According to an OECD 2017 Report, the employment prospects and expected financial benefits from completing tertiary education in Ireland are higher than in most other European countries, indicating that the education system provides skills that are relevant to the labour market. This finding is supported by the analysis contained in the recent independent impact assessment of Irish universities carried out by Indecon and commissioned by the Irish Universities Association.
In relation to graduate supply, in 2017 there were a total of 48,931 graduates from the Higher Education system. Of this number, a significant proportion were in key skills areas, 2,765 were in ICT, 5,729 in Engineering Manufacturing and Construction and 4,200 in Science and Maths.

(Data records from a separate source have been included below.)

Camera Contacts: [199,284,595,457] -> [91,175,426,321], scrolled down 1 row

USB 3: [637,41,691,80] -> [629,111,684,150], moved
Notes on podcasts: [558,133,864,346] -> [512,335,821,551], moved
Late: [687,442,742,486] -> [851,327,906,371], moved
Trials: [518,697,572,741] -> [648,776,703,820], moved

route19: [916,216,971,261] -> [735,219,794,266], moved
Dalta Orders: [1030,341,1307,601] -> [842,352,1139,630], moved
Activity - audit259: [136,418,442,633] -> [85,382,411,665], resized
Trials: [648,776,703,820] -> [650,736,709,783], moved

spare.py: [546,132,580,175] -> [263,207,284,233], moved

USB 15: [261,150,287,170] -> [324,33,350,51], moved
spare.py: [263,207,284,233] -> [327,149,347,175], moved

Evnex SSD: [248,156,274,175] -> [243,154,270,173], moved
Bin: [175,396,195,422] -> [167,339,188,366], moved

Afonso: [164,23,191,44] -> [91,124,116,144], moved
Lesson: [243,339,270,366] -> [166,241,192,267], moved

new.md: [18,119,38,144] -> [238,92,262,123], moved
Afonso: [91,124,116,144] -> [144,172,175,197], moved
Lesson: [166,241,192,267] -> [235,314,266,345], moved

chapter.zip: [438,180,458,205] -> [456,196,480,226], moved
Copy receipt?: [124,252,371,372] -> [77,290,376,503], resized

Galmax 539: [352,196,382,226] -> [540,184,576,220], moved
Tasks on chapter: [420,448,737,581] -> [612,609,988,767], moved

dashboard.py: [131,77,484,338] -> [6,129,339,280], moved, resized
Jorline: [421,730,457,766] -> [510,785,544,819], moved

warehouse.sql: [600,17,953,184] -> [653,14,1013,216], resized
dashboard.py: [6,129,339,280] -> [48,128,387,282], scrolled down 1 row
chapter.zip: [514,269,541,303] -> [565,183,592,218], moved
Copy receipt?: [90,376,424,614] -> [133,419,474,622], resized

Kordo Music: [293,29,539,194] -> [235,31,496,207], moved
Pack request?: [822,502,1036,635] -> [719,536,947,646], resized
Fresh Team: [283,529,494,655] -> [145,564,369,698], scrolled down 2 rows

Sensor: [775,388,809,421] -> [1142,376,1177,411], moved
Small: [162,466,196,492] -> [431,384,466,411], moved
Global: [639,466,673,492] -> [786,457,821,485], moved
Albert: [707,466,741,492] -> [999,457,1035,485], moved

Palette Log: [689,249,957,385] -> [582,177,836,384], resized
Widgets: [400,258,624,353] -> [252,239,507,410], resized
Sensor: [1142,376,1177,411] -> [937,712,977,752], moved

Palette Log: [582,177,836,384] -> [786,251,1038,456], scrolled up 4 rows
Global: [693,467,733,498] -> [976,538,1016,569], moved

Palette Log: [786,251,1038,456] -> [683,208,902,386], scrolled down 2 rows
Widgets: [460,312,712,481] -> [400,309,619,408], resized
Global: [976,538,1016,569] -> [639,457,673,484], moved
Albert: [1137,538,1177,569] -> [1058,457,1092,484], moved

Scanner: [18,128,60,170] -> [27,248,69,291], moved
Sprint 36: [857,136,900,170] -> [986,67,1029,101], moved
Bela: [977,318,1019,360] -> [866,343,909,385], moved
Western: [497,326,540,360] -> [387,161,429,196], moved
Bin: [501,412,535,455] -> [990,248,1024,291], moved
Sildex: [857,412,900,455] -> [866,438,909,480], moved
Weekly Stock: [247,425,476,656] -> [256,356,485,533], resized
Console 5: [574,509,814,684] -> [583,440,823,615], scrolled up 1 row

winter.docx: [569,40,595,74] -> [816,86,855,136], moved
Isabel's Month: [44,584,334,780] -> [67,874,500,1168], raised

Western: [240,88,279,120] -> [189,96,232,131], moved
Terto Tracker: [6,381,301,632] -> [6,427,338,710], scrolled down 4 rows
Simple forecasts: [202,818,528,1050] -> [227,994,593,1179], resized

The National Employer Survey completed in Q2 2018, has shown that employers are very satisfied with graduate recruits across a range of personal and workplace attributes, including computer and technical literacy, working effectively with others and numeracy/processing numerical data. Overall satisfaction with higher education graduates was 86% and for further education and training graduates overall satisfaction was 84%. The satisfaction with the computer and technology literacy of graduates is very high (88% for Higher Education, 83% for Further Education and Training).
Future Jobs Ireland, which was launched in March 2019 is a new whole-of Government plan to secure Ireland’s economic success. A key element of Future Jobs Ireland is to support business, invest in the development of people and to ensure our education and training system is responsive to enterprise needs.
Technology Skills 2022: Ireland’s Third ICT Skills Action Plan which is a collaborative effort by Government, the higher and further education and training system and industry to meet Ireland’s high level ICT skills needswas recently published. The plan has devised measures that will boost the supply of ICT graduates to meet the ambitious level of demand forecast for the coming years. By 2022, the interventions outlined in this plan aim to deliver up to an additional 5,000 graduates per annum through indigenous supply, with the remainder serviced by inward migration.
In addition, I recently launched the Report of the independent Review of Career Guidance Tools and Information carried out by Indecon International Consultants. The report contains 18 far reaching recommendations which will ensure that my Department is providing high quality, relevant career guidance information to students from post–primary level up to further and higher education.
I am satisfied that these and other important elements of my Departments strategies, developed in collaboration with key stakeholders, will help ensure that we are well prepared to meet our skills needs on an ongoing basis and to support the long-term success of our economy.